Dense breast tissue makes it difficult to see cancers on a mammogram and dense breasts also put women at higher risk for breast cancer. Notification aims to provide women information to support conversations with their healthcare providers about their personal breast cancer risk and screening options. However, there is not clear clinical guidance on when and with whom to discuss imaging that is supplemental to mammography, because evidence is still evolving about the benefits of supplemental imaging, given various cancer risk scenarios; and breast cancer screening guidelines differ in recommendations for women with dense breasts. For example, the American College of Radiology recommends magnetic resonance imaging (MRI) in addition to mammography for women with dense breasts while the U.S. Preventive Services Task Force states there is insufficient evidence to recommend MR or other supplemental screening for women with dense breasts whose screening mammogram was negative.

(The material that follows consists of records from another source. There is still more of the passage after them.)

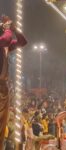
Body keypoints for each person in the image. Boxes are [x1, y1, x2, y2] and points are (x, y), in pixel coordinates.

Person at [0, 15, 27, 149]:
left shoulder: (5, 44)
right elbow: (6, 39)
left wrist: (15, 29)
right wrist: (8, 29)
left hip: (3, 88)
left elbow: (22, 42)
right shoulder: (3, 40)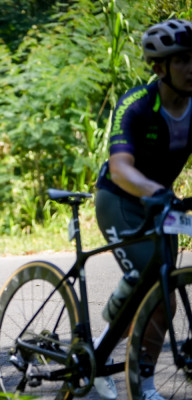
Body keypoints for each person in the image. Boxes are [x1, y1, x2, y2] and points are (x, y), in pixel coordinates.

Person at [94, 19, 192, 400]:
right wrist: (156, 191)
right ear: (159, 67)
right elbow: (119, 167)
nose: (191, 68)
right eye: (182, 60)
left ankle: (134, 374)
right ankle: (124, 370)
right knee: (152, 287)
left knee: (164, 297)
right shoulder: (136, 104)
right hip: (119, 200)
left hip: (161, 205)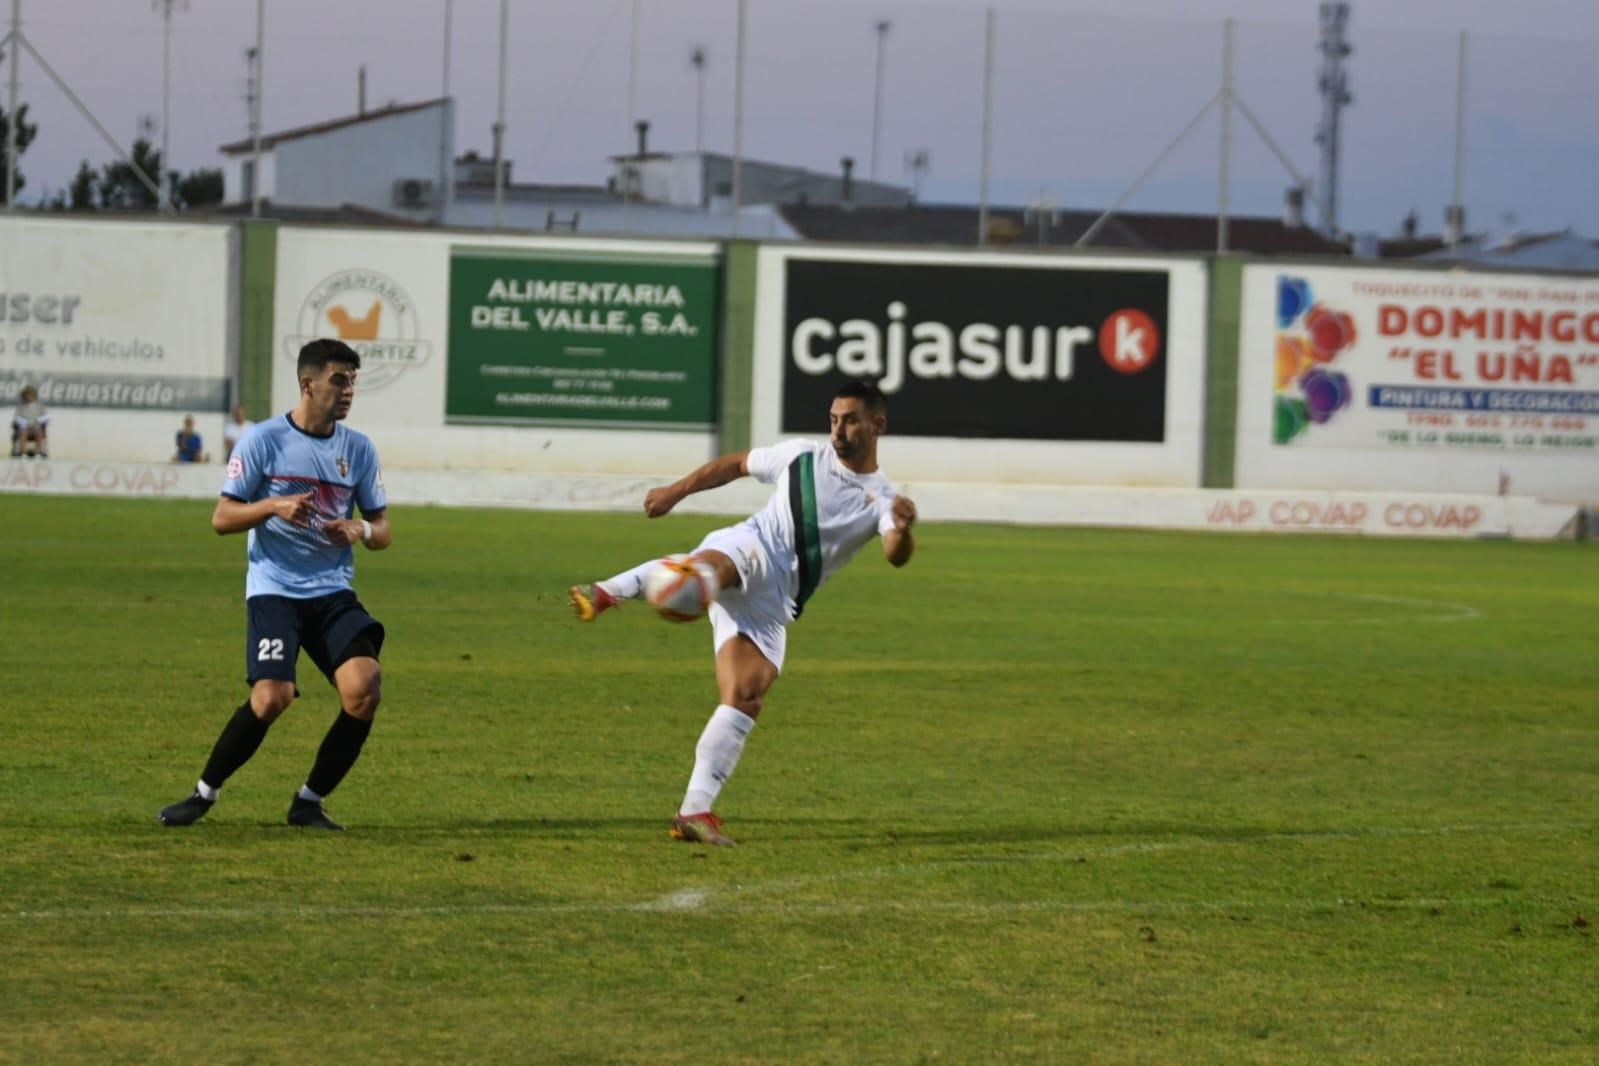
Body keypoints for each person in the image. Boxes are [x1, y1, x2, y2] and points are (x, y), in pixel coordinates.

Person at [568, 380, 917, 846]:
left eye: (850, 420)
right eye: (833, 419)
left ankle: (693, 811)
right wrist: (676, 491)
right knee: (708, 574)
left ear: (878, 424)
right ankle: (606, 591)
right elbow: (736, 464)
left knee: (745, 697)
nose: (838, 430)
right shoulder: (801, 457)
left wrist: (906, 528)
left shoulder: (885, 499)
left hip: (776, 602)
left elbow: (895, 552)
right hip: (752, 547)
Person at [158, 338, 392, 830]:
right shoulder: (262, 441)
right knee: (272, 698)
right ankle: (204, 794)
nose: (349, 390)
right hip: (276, 589)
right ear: (308, 383)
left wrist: (361, 530)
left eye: (353, 381)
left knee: (364, 689)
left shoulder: (359, 449)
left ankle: (308, 801)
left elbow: (383, 530)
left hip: (331, 591)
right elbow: (222, 518)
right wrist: (273, 506)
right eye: (339, 380)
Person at [11, 385, 49, 458]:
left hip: (35, 426)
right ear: (24, 396)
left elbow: (45, 417)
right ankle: (23, 452)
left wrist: (39, 420)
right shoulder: (20, 406)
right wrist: (22, 421)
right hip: (24, 427)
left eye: (30, 395)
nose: (29, 397)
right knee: (23, 431)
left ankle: (38, 452)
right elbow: (16, 418)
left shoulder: (40, 406)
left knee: (39, 432)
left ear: (34, 396)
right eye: (27, 395)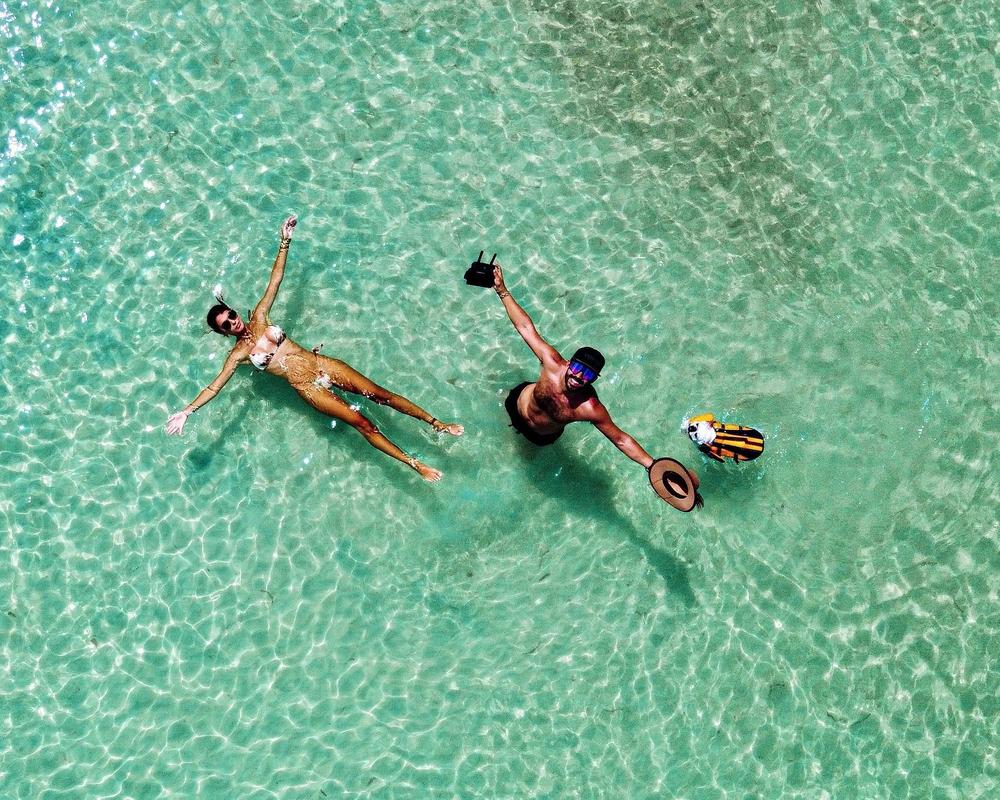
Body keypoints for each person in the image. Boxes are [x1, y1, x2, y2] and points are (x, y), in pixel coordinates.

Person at [165, 216, 462, 481]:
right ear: (223, 333)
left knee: (381, 395)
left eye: (231, 315)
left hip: (321, 364)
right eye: (226, 325)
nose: (233, 322)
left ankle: (437, 423)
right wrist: (187, 411)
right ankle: (415, 464)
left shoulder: (260, 317)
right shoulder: (238, 356)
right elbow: (214, 387)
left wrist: (284, 241)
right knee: (363, 423)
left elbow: (275, 280)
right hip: (307, 388)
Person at [492, 261, 700, 500]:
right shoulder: (551, 363)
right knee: (499, 425)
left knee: (524, 462)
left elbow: (620, 439)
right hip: (516, 403)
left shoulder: (589, 407)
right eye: (577, 368)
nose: (579, 377)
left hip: (540, 436)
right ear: (569, 363)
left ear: (594, 379)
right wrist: (502, 291)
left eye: (588, 375)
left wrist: (651, 465)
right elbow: (525, 327)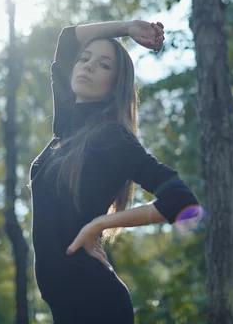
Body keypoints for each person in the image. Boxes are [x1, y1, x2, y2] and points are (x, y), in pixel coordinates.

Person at [28, 20, 202, 323]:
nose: (88, 66)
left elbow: (183, 202)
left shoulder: (109, 136)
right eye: (85, 59)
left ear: (115, 85)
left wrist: (99, 225)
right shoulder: (67, 127)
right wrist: (129, 27)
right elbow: (68, 38)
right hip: (65, 306)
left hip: (96, 304)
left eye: (104, 65)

While we await release of the detailed MQSA updated rule, existing state density reporting laws and policies remain in place. Understanding the effectiveness of existing policies for informing women of their breast density, and their impact on cancer worry and future screening intentions is informative in both the development of federal notification language and support tools for clinicians who will need to engage patients in conversations about breast density and cancer risk.
In 2009, Connecticut was the first state to pass breast density notification legislation. Currently 40 states have implemented some form of legislation or policy focused on density education with some set to expire in less than 1 year. There is no standard legislated content between states. For example, some states require only general information be given about breast density but do not require a woman to be informed of her personal density. Other states include language to encourage women with dense breasts to engage in further conversation with their providers about their personal cancer risk and screening options. While some states require density information be sent to all women (with both dense and non-dense breasts), and some send information to only those with dense breasts.